EY refunds Santander £15m for poor serviceby
The pitfalls of outsourcing critical financial crime projects to consultants have been exposed by EY’s failure to help Santander satisfy anti-money laundering regulatory demands, with the Big Four firm forced to hand back £15m.
EY has reportedly repaid Santander UK £15m after the bank was dissatisfied with the Big Four firm’s work to fix lingering financial crime compliance issues.
Consultants from EY were hired by Santander, along with other experts, to resolve anti-money laundering (AML) and financial crime shortcomings that had drawn regulatory ire, the Financial Times reported.
The quality of work, codenamed Project Morgan, was deemed so poor the professional services firm was forced to give the bank a £15m refund.
EY’s consultancy revenue took a serious hit according to sources close to the matter.
In December, the Financial Conduct Authority (FCA) fined Santander £108m for “repeated AML failures” after years of inaccurate and substandard monitoring of high-risk accounts.
The regulator estimated that the bank had washed nearly £300m in criminal funds between 2012 and 2017, and it ordered the firm to overhaul its systems and controls after handing out one of its largest penalties to date.
Poor operating framework
As far back as 2012, Santander UK’s internal audit department had notified senior management that its AML governance and operating framework was poor and in need of a major upgrade.

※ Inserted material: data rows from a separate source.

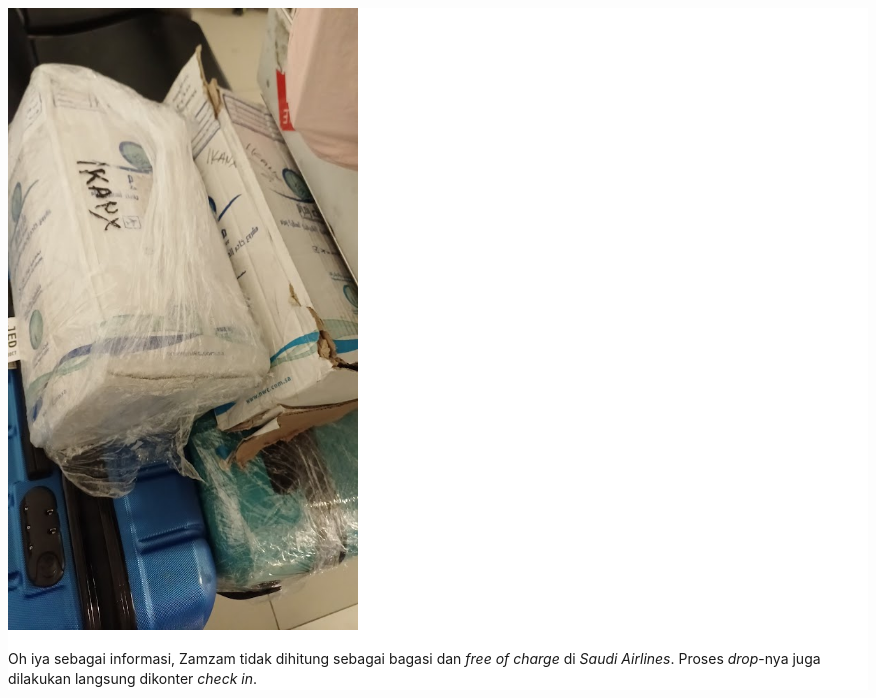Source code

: <img src="https://raw.githubusercontent.com/ikanx101/ikanx101.github.io/master/_posts/lainnya/umrah/duazam.jpeg" data-fig-align="center" width="350"
alt="sumber: Dua Zamzam di Akhir Perjalanan - dokumentasi ikanx101.com" />

Oh iya sebagai informasi, Zamzam tidak dihitung sebagai bagasi dan *free
of charge* di *Saudi Airlines*. Proses *drop*-nya juga dilakukan
langsung dikonter *check in*.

An unnamed “external consultancy” was commissioned by the bank in 2013, and a report was produced that laid bare the “immature” AML framework in place inside the lender.
The bank continued to hire external help up to 2017, according to a report by the FCA.
However, Project Morgan “went badly wrong over an extended period” said an individual close to the case.
EY has not commented on the matter, and it is not known if the bank took the work in-house.
Santander said it has spent “more than £700m over the past five years in a programme to transform its financial crime systems”.
“We need to keep pace with technological change, which involves piloting new platforms and processes to ensure we are complying with best practice and continuing to innovate,” it said.
Industry experts said financial institutions are taking risks by hiring consultancy services to combat money laundering, as criminal enterprises have evolved to such sophisticated techniques it is a challenge for any party to take them on.
“How each bank chooses to solve for its know your customer needs for event-driven and periodic reviews is a massive strategic decision,” said Alexandra Rice, former Santander data management lead.
“The next huge decision is to work out what good will look like, and then how to measure it,” she said. “If there is lots of manual intervention, as with all processes with huge reliance on people, it will be tricky to scale without eye-watering cost. Embrace data, fit-for-purpose technology, and make sure the client-facing experts are part of the solution design.”
Netherlands-based compliance officer and regulatory affairs consultant Filip Altiparmakovski added that this was proof of what has been experienced in the field for the past few years. “The Big Four can’t deliver customer due diligence.”
The Big Four firm is expected to announce layoffs in the coming months after signalling it will reduce its 150-person financial crime team as part of wider consultancy cutbacks. The failure of the Santander project is likely to result in a further headcount reduction.
Project Morgan’s tanking accompanies the demise of Project Everest, the doomed internal bid to split EY and float its consulting arm on public markets.
The firm announced in April it had dropped the plan following a major split inside the business, with the UK side failing to win over US partners.
Soon after, company CEO and global chairman Carmine Di Sibio, who was leading the plan to spin off the lucrative consulting arm, announced he would step down.
It has since emerged that US private equity firm TPG had approached EY regarding an investment in the consultancy, but the offer was rebuffed.
Andrea Guerzoni, EY’s global vice chair of strategy and transactions, told Private Equity News: “We’ll refresh our strategy following the appointment of the new CEO. It’s quite obvious that this is not the moment to engage with these kinds of situations.
“We’ve been doing very well over the past 12 months despite some disruption that Project Everest has brought about, and we’re doing very well now. It’s business as usual.”